Ticks that carry Lyme disease found in parks in Oakville, Milton, Burlington


Published June 7, 2023 at 9:10 am

Halton Region officials found ticks during a recent sweep for the parasitic arachnids in 10 of 11 parks in Burlington, Oakville, Milton and Halton Hills.

Halton Region Public Health conducts tick dragging in the spring and fall. This is a method of collecting ticks to identify risk areas where past tick surveillance indicated the potential presence of blacklegged ticks and is the physical collection of blacklegged ticks from suitable tick habitats.

Eleven locations were dragged and ticks were found in: Twelve Mile Trail, Aspen Forest Park, Langtry Park, Glenorchy Conservation Area, Kelso Conservation Area, Rattlesnake Point Conservation Area, Hidden Valley Park, LaSalle Park, Lowville Park and Mountsberg Conservation Area. The only area that was clear was Rennie St. Woodlot.

The blacklegged tick is a carrier of Lyme disease, a bacterial infection with symptoms that include fever, headache, fatigue, and a characteristic skin rash called erythema migrans. If left untreated, infection can spread to joints, the heart, and the nervous system.

Because of the number of ticks found during the sweep, all of Halton is considered a high-risk area.

Halton Region Public Health offers several steps you can take to prevent tick bites:

  • If possible, avoid known tick environments (such as wooded, brushy or tall grass areas) and stay on trails when outdoors.
  • Cover up by wearing long-sleeved, light-coloured shirts and pants with tightly woven fabric.
  • Tuck your shirt into your pants and your pant legs into your socks to keep ticks away from your bare skin.
  • Wear shoes that cover your entire foot, avoiding sandals or open shoes.
  • Spray clothing and exposed skin with an insect repellent containing DEET or Icaridin.
  • Check your clothing and body for any ticks, especially around the groin, armpits and hairline after spending time outdoors.
  • Check your pets regularly for ticks as they could carry them inside your home.
  • Shower or bathe within two hours or being outdoors to wash away loose ticks.
  • After outdoor activity, put clothes in a dryer on high heat for at least 10 minutes to kill any ticks.

If you find a tick on your body, remove it as soon as possible. The risk of contracting Lyme disease increases with the length of time the tick remains attached. If a tick is attached for less than 24 hours, your chance of getting Lyme disease is very low.

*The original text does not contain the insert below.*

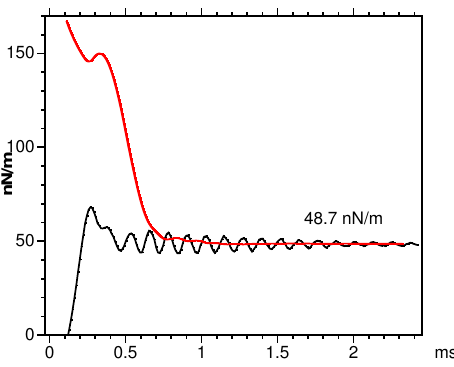
Figure 12. Run Te: same as Fig. 2, but with T e = 0 . 3eV instead of 0.1eV.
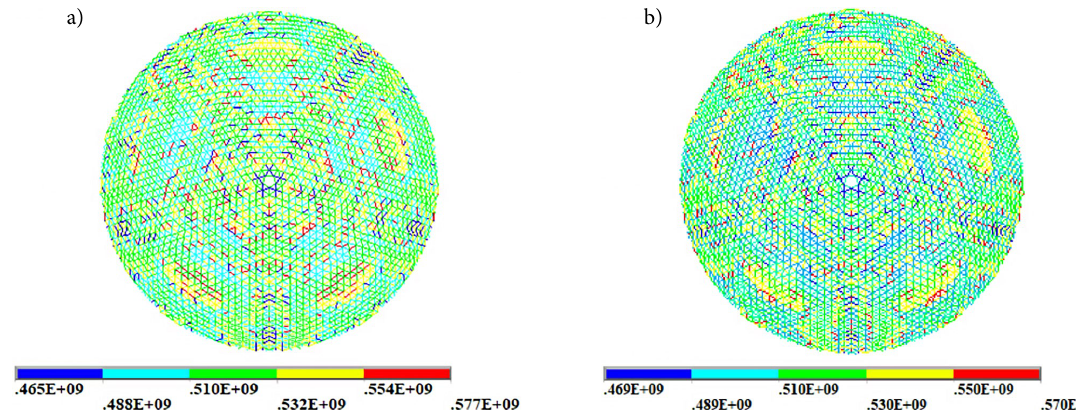
Figure 7. OCS stress nephogram obtained by different methods: a – Novel VFIFE method; b – Traditional finite element method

If you believe ticks are around your property, here’s how to limit them:

  • Mow the lawn regularly to keep the grass short.
  • Remove leaf litter, brush and weeds at the edge of the lawn and around stonewalls and woodpiles.
  • Stack firewood neatly and in a dry area.
  • Put barriers to exclude deer around your home and seal stonewalls and small openings to discourage rodent activity.
  • Place children’s recreational playground sets, patios and decks away from the yard edges and trees. Place them on a woodchip or mulch foundation and in a sunny location, if possible.
  • Treat pets that are commonly exposed to ticks with oral or topic acaricides (pesticide) as recommended by your veterinarian.